When men—because they were only men—would come together and play their flutes to drum beats, it would break through the ordinary, punctuate it as Durkheim might say, as raw sound. It seemed to be a burst of feeling, wordless and available. It would draw me in.

This breaking of the ordinary is one way of talking about the sacred and what it does. It is a voice crying from a balcony, piercing the ordinary muttering of life or the rumbling of a procession. It is charisma to the holy ordinary of fiesta spirituality.

Of course there is another discussion of the sacred following from Durkheim, that of collective effervescence. This is the moving together when a kind of trance of common motion takes people out of their individuality and into something greater while time seems displaced. In that is feeling and deep emotion even if not the wailing, roll-on-the-ground type .

This is the sacred feeling in the women dressed in mantillas and finery walking together—sometimes with pinched feet, sometimes bored. At times, a friend calls out to them from the sidelines causing them to break frame, yet the frame calls them back and they rejoin the slow movement of a procession in which they have put themselves, body and even soul in something larger, the Hermandad (the Brotherhood), as well as in a heritage, pieces of a larger culture.

The same thing can be said for the men who port the holy images on the absurdly heavy thrones.

Yesterday, while in a modestly long cab ride from the clinic where I saw my doctor to my home, i had a conversation about this. The driver, a man from Allicante in the middle of middle age described how he had become a costalero, a bearer for perhap the heaviest of the images in Alicante, the Last Supper—a carved, greater than life-sized representation of Jesus and his disciples at the table setting up the final passion of Christ.
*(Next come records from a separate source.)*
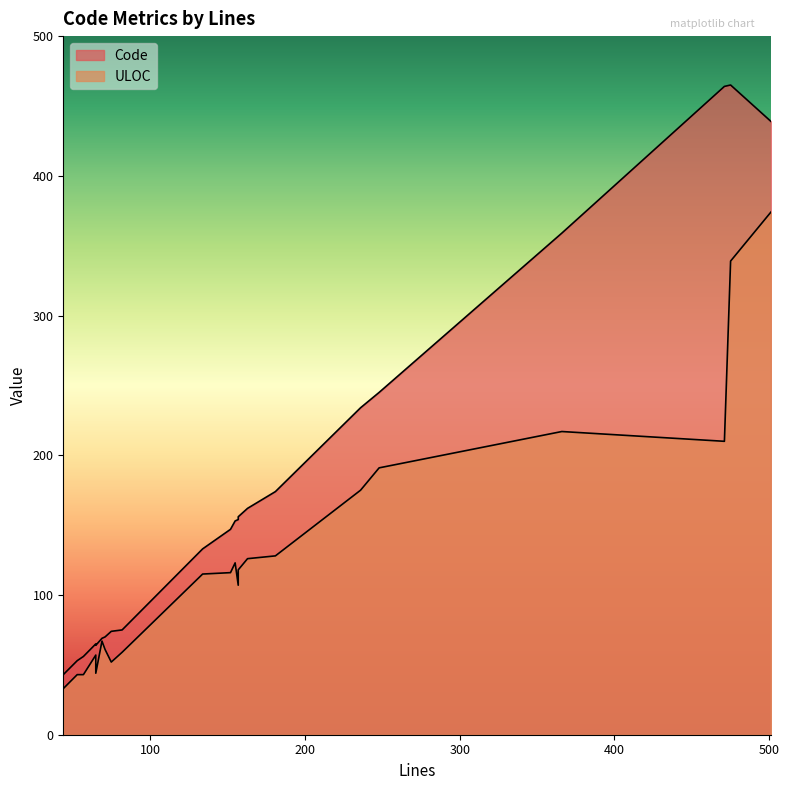

What is the sum of all ULOC values?

2798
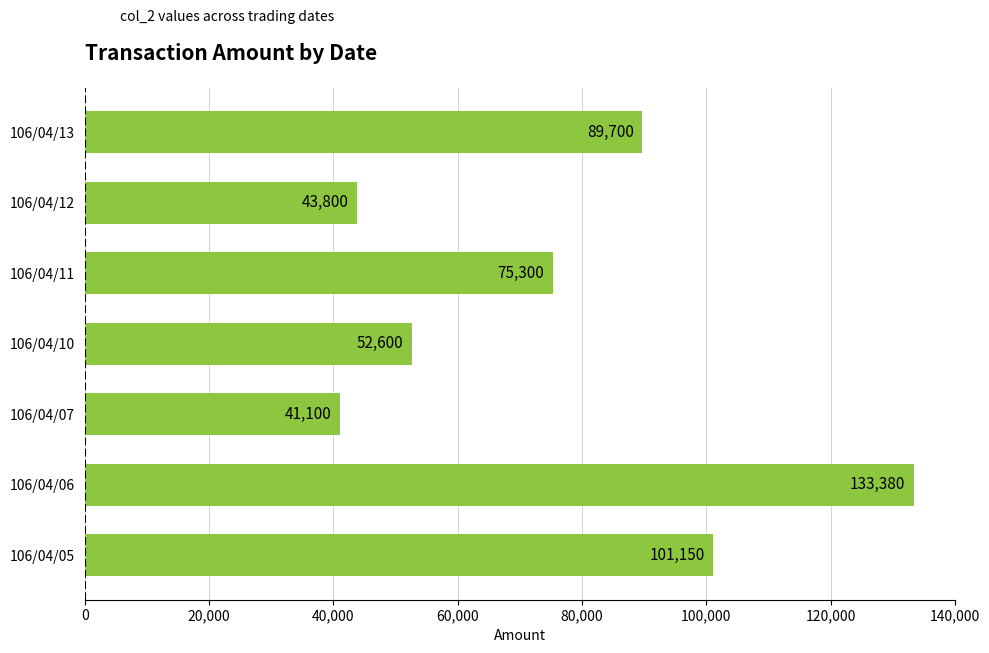

List the labels in order of value, largest first.

106/04/06, 106/04/05, 106/04/13, 106/04/11, 106/04/10, 106/04/12, 106/04/07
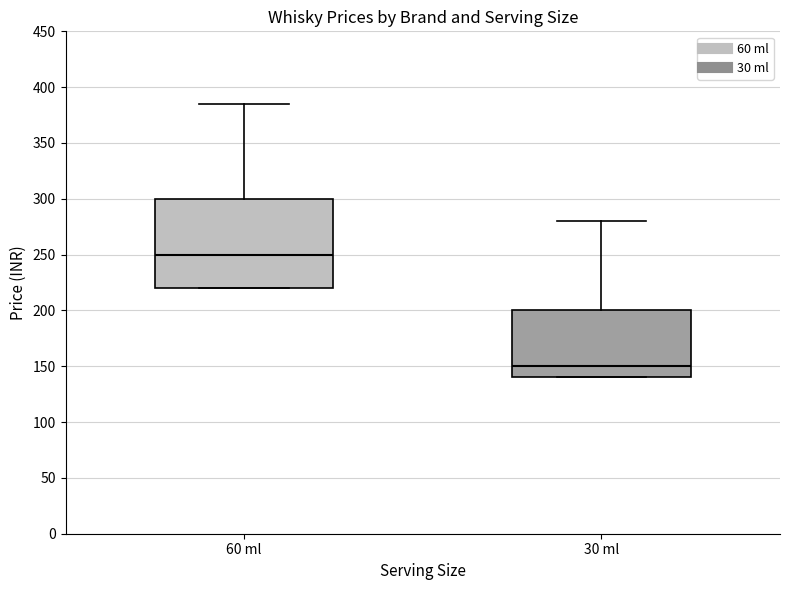

Where is the upper edge of the box for 30 ml on the y-axis? The values are not printed on the chart, so give them approximately, as read against the axis.

200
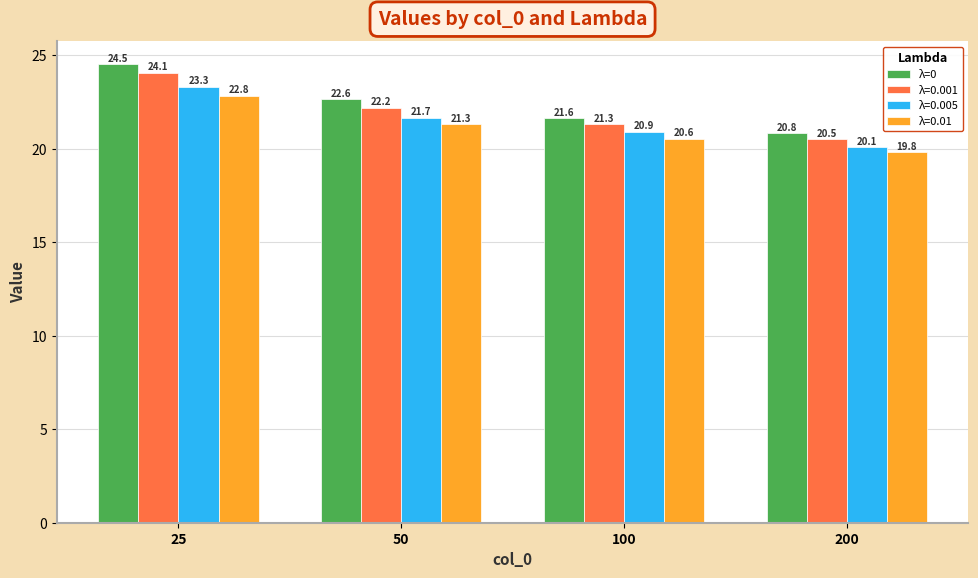

Which series has the largest range (max minus min)?

λ=0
This monster of a religious scene, the men-as-a-team carry on their shoulders together in discipline and unity. They take on that key moment of Christian theology, literally. It is no longer an idea, words, sounds in the air, but a physical and heavy weight that they can only lift and bear together.

The driver said it never felt heavy, though he said sometimes people were hurt if they broke discipline. You had to do it all together. And in that, he felt a passion. It was overwhelming.

In that is the word emotive, that is constantly used in Alicante to describe the processions. Not everyone will feel it, for example the audience, but the people carrying the weight or marching together, the men and women will. The audience spectates and sometimes is drawn in to it.

One final concern, back to the saeta. This musical form came from Andalucia and is most developed at performed in the Hermandad de la Santa Cruz, the one going down and then climbing up the steep hill Benacantil on which old Alicante sits.

That connection with Andalucía requires thought, but I will save it for another time. However, in that relationship is a religious order, the Franciscans, who—it is argued—brought the saeta to Alicante as part of their religious devotion to the Stations of the Cross. They spread this devotional form throughout the world and, as part of it in Andalucía, they would sing saetas which besides the emotive vocalizations, included verse, poemlets of adoration and devotion.

For now, I shall set down this task, let it rest on the ground. There is something important here. Just as the Rubia told me not to go see the procession yesterday, I must acknowledge I am not ready to tackle this task, though I am getting there.